Can you rewrite the data from its start through the line containing "right shoulder: (336, 144, 3)", both ends included, keeping every line but scaling each keypoint value (x, y, and depth) by 1.65 and rounding to a whole number, with halves rounded up? Omit the pictures.

### DATA FOR ANALYSIS

○ ○ ○ ○ ○

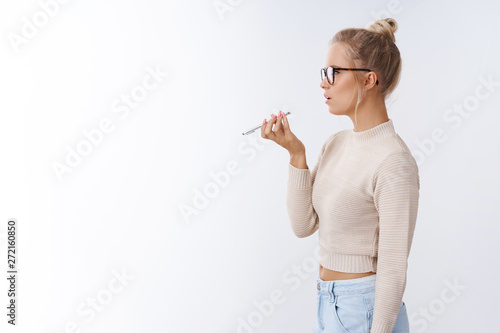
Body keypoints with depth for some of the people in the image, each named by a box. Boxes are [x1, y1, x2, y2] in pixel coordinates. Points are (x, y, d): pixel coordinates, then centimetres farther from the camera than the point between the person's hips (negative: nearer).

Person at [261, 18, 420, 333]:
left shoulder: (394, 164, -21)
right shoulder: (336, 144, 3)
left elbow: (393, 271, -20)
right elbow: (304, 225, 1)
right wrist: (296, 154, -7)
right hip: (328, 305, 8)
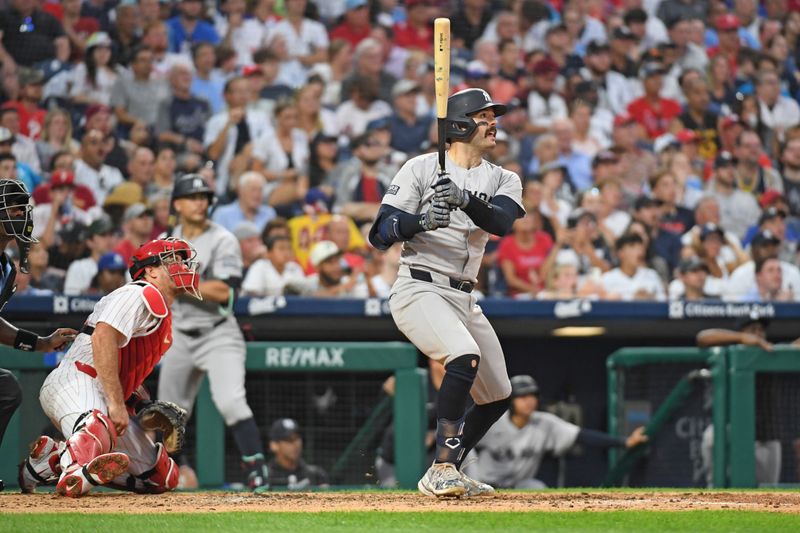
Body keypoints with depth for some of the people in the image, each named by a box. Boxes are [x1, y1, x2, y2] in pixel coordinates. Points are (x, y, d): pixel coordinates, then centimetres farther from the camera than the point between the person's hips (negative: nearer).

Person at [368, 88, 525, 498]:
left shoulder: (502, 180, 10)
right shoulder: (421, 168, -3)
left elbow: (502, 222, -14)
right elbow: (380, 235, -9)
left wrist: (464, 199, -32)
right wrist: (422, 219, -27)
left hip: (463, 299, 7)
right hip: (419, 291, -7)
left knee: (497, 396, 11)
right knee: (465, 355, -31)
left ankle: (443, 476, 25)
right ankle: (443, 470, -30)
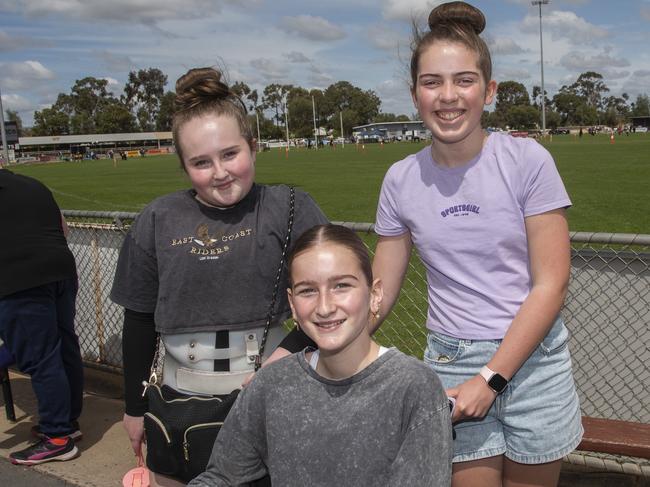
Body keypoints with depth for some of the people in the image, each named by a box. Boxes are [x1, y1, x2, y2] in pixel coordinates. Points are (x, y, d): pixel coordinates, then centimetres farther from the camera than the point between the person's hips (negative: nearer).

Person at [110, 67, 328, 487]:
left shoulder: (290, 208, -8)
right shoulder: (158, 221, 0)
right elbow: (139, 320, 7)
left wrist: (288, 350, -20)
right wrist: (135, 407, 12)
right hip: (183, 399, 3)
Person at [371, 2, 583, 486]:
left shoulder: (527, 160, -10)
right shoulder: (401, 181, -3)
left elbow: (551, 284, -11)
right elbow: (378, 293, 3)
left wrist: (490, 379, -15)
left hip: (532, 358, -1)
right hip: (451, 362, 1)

○ ○ ○ ○ ○

### ANSWER SECTION
Body keypoints with depth for some of the people in the image, each named by a box. Boxes are [x1, y1, x2, y2] in pixel coordinates. Points are (x, y, d): pixel coordinates, then centimetres farther from the camera than the point between the person's hips (negative: nearer).

Person at [261, 18, 420, 333]:
left shoulder: (650, 271, -35)
right shoulder: (554, 238, 5)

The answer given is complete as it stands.